Behind the scenes tour of Beauregard Parish Courthouse - KPLC 7 News, Lake Charles, Louisiana

Behind the scenes tour of Beauregard Parish Courthouse

The Beauregard Parish Courthouse in DeRidder has undergone massive renovations over the past few years and is set to open the first week of September. (Source: KPLC) The Beauregard Parish Courthouse in DeRidder has undergone massive renovations over the past few years and is set to open the first week of September. (Source: KPLC)
DERIDDER, LA (KPLC) -

A historic Beauregard Parish landmark, once in jeopardy of being abandoned or torn down, is restored to its former glory and brought up to this century's building codes.

We go inside the Beauregard Parish Courthouse in DeRidder for a behind the scenes tour, one month before it is set to open to the public.

Since May 2014, Judge Martha Ann O'Neal has been at this construction site for weekly, sometimes daily, updates.

"We're on a first name basis with the contractors and everybody over here," said Judge O'Neal.

The Beauregard Parish Courthouse is the focal point of the community, in the heart of DeRidder, on a strip of land that holds so much history.

"These [court room] doors would be opened so you could feel a breeze come through and that was the only circulation of air in the courtroom," said Judge O'Neal.

Times have changed since the courthouse was completed in 1914.  Codes have changed and the needs of people in this parish have changed, which is why a tough decision had to be made in 2012, when repairs were so badly needed that these doors risked being closed forever.

"We saw the potential for this building," said Judge O'Neal.  "We also were very frustrated by the lack of access for individuals with disabilities."

We have covered that issue for years: where people trying to take care of business at the courthouse became stranded inside, had to be carried up stairs by strangers when an old lift broke, and some court cases had to be moved to the police jury building because jurors could not even get into the building without a ramp.  

"One suggestion was to tear down the courthouse and start from the beginning," said Judge O'Neal.  "But there was so much very good, expensive parts of this courthouse.  The outside of it was in such great shape that there was no reason to do that and it would actually have ended up costing more money to do it that manner."

The choice was left up to voters.  68 percent approved a 15 year, quarter cent sales tax, specifically to renovate and maintain the parish courthouse.

Today, there are still construction materials on site, lots of construction workers, but the project is in its final days. 

Standing in the foyer on freshly refinished marble floors, Judge O'Neal says, "This is exactly what it looked like when we moved out of here."

The goal: keep the history, the touches that made this building special across the generations.

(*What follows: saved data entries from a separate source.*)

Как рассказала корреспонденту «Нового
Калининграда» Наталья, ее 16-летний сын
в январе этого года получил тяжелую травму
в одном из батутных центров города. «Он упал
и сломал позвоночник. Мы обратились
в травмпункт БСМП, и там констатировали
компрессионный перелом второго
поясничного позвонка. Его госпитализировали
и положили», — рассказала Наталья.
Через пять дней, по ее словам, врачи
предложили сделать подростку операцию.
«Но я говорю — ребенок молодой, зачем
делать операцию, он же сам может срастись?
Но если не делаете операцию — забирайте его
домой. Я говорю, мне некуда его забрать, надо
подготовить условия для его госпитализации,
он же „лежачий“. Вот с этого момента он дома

"This courtroom was always so beautiful with all the woodwork," said Judge O'Neal.  "We can see the colors and the mural. The beautiful dome has been opened.  It's an amazing building."

The restoration was no easy feat, especially considering the original architectural plans could not be found.

Still, architect Paul LeMaire with the Corne-LeMaire Group in Lafayette, found a way to discover the building's bones.

"The courthouse in Morehouse Parish, up above Monroe, was built one year later," said LeMaire.  "We had access to those plans and this building was generally built the same way."

LeMaire says a lot of changes had to be made with electrical, plumbing, and lighting.  But you will see original doors, some of the 100-plus year old floors, and lots of the original windows and walls.

"We kept the touches that were there, but just kind of fixed them up and cleaned them up, then added the new stuff where we needed to add it," said LeMaire.

The elevators  are just one part of the renovation that reflects a broader access to justice for anyone in the parish, regardless of their mobility or special needs.

"People did not have access to come to court if they were in that situation," said Judge O'Neal.  "Even if they wanted to serve on jury, they couldn't do that.  Now, they have complete accessibility, we have elevators and this meets with all modern day requirements of ADA."

Making this a community courthouse for all, built to last another 100 years.

The budget for the project was $13 million and has come in below that at $12 million.  

The Clerk of Courts Office is moving in this week, furniture is set to arrive next week, and the first day of court is Tuesday, September 5.

There will be a dedication ceremony happening in October.  We will share those event details when they become available.